Forty-seven- year-old Brad Sloan (Stiller) should be happy but there's a niggling malaise that’s keeping him awake at night. Although he and wife (Fischer) are financially comfortable Brad feels like a failure in comparison to his college buddies: retired billionaire Billy (Jemaine Clement), private jet-owning Jason (Luke Wilson), just-married director Nick (White) and TV business personality Craig (Sheen). As Brad and teenage son Troy (Abrams, Paper Towns) tour prospective colleges he is forced to get back into contact with his old friends to call in a few favours…Stepping behind the camera for the first time since 2007's quirky Year of the Dog, writer Mike White (School of Rock, The Good Girl) delivers his finest script to date: Brad's Status is a touching, tender, brave (it's largely internalised with Stiller's soft, weary voiceover dominating) and achingly true film.

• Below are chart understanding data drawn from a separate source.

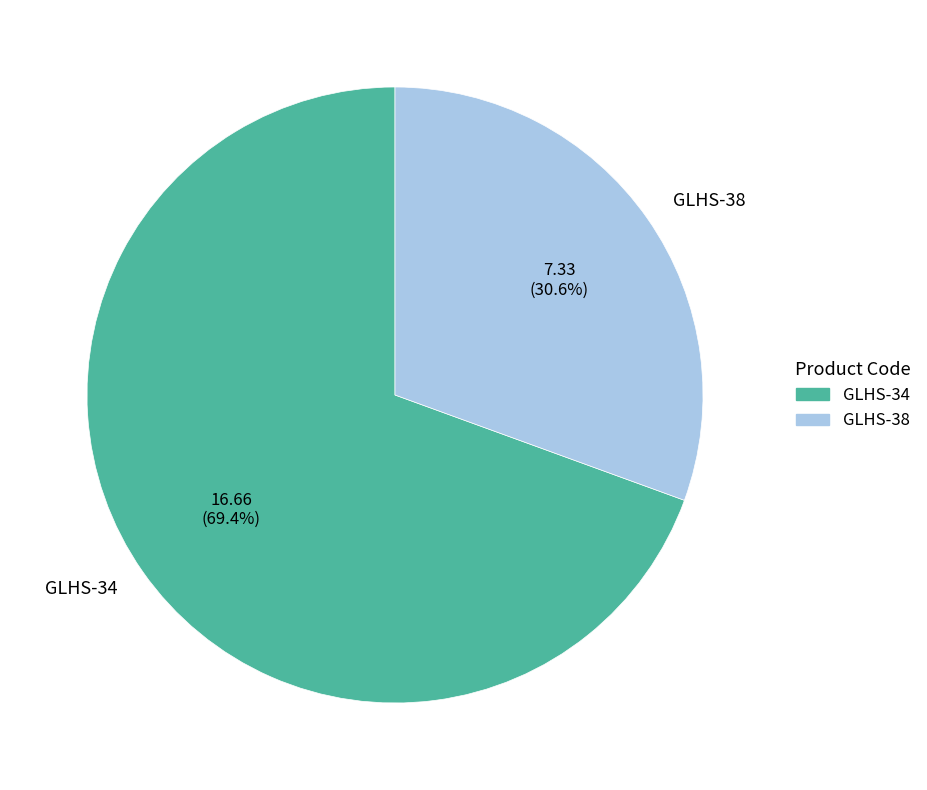

The GLHS-38 slice represents 21% of the pie. True or false?

False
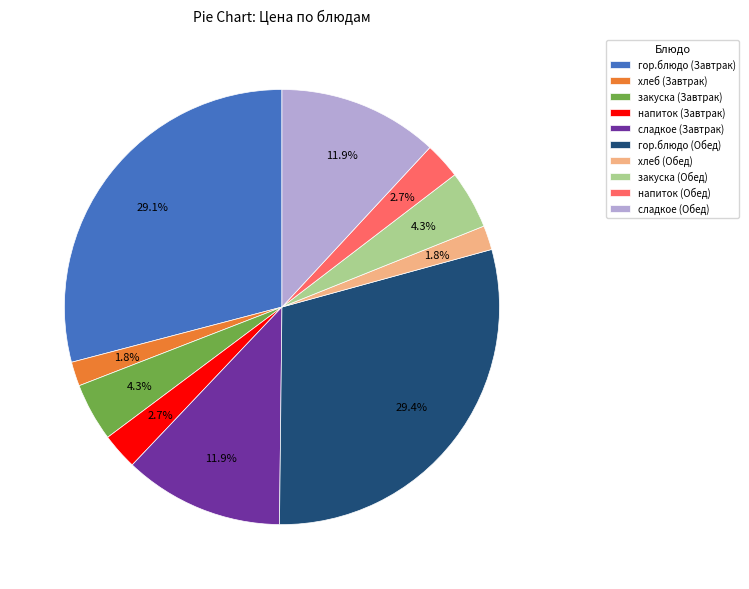

Is закуска (Завтрак) the majority of the pie?

No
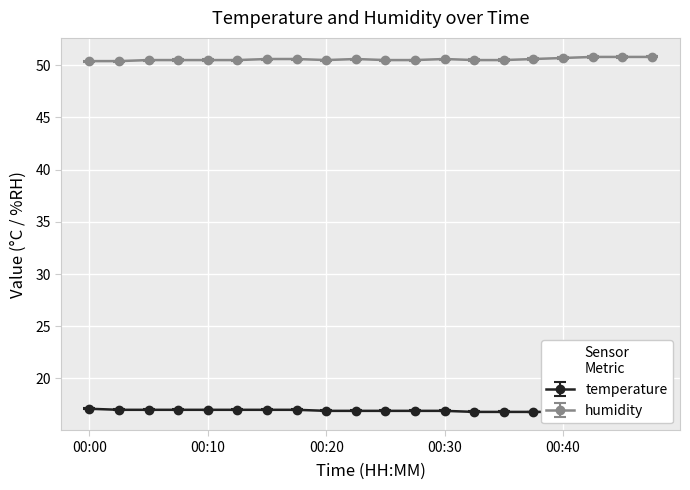

Where is the first local maximum for humidity?

00:23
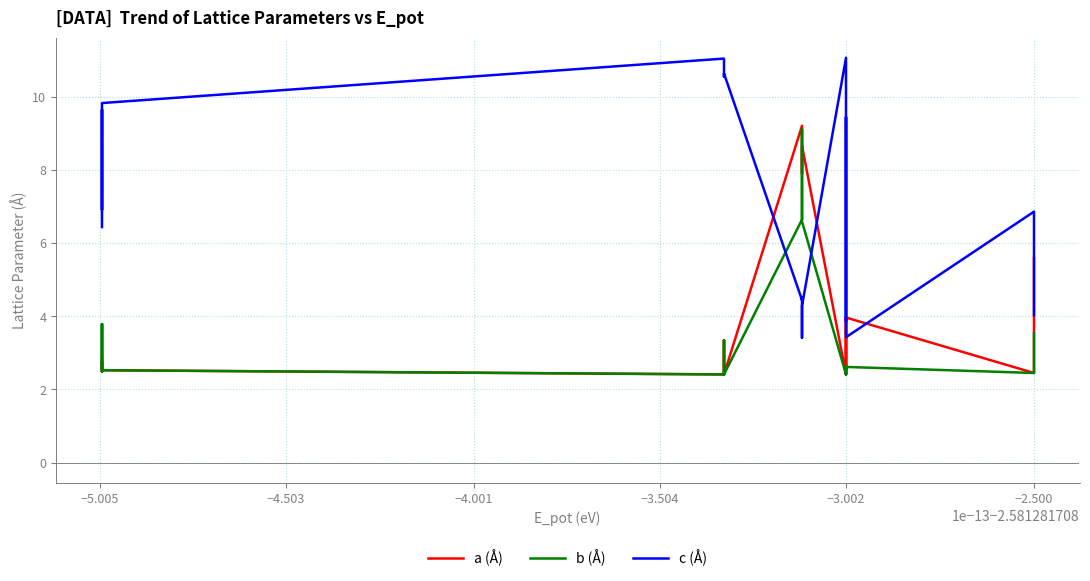

What is the difference between the maximum and minimum values in the a (Å) series?

6.8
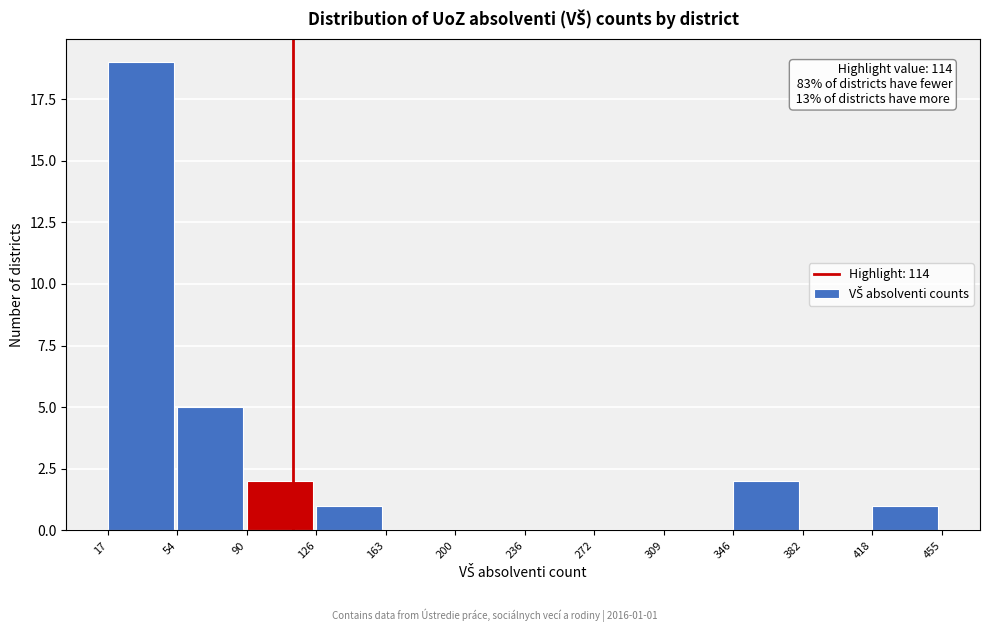

Over which range of the x-axis is the bar tallest?

17 to 54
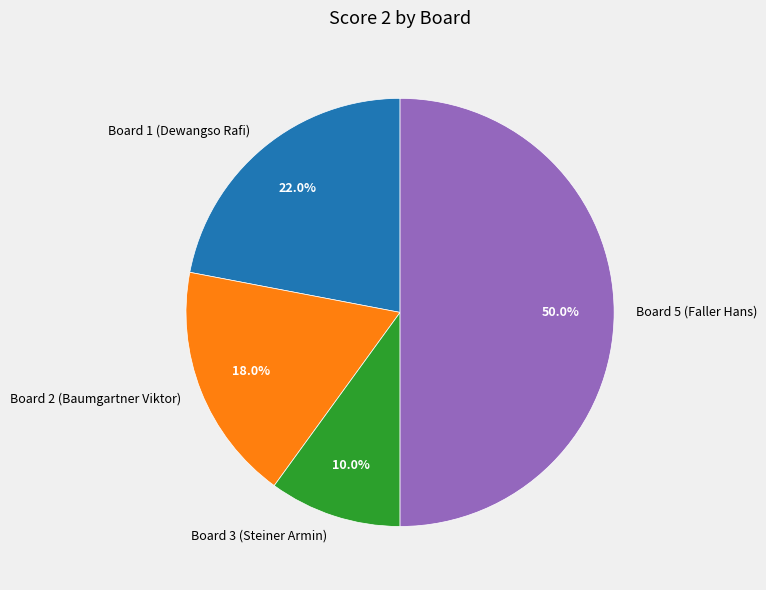

Count the number of slices in the pie.

4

Despite the very obvious arc where Brad has to realise that his life isn't all that bad there's hardly a duff note here; in fact, that realisation comes very early on but, and this is where White's structure dares to upend things, the sudden awareness is merely cosmetic and Brad slips back into his jealous ways.

This move causes one to second guess where this story might end up – Brad's Status certainly develops under its own steam. One particular sequence that underlines this is when he sneaks out of the hotel room to meet Troy's attractive friend Ananya (Shazi Raja). It's not to sleep with her but to once again experience the hunger for life that has long disappeared, a desire/hope that he sees in her

("There is no more potential – this is it!" he sighs at one point), and, possibly, to validate his life decisions. White goes against the grain here, refusing to allow even a smidge of sexual tension into the sequence: not every mid-life crisis involves the bedding of a hot young thing.

It’s easy to see why Stiller was attracted to the role. He has before seen a kinship with characters that were lost, stuck in a mental fug, or lamenting a life that has peaked (Walter Mitty, Greenberg, While We’re Young) but his Brad here allows him to be the middle set of this Venn Diagram. Brad can be unlikeable but he's a good dad. Self-centred but generous. Gloomy but fun. All this is etched on Stiller's weary face and adds up to his best performance of his career - a quiet, unshowy, believable turn. He's backed up by Abrams who offers a different take on the embarrassed kid forced to hang with his old man and Michael Sheen, when he does eventually show up, is wonderfully detestable.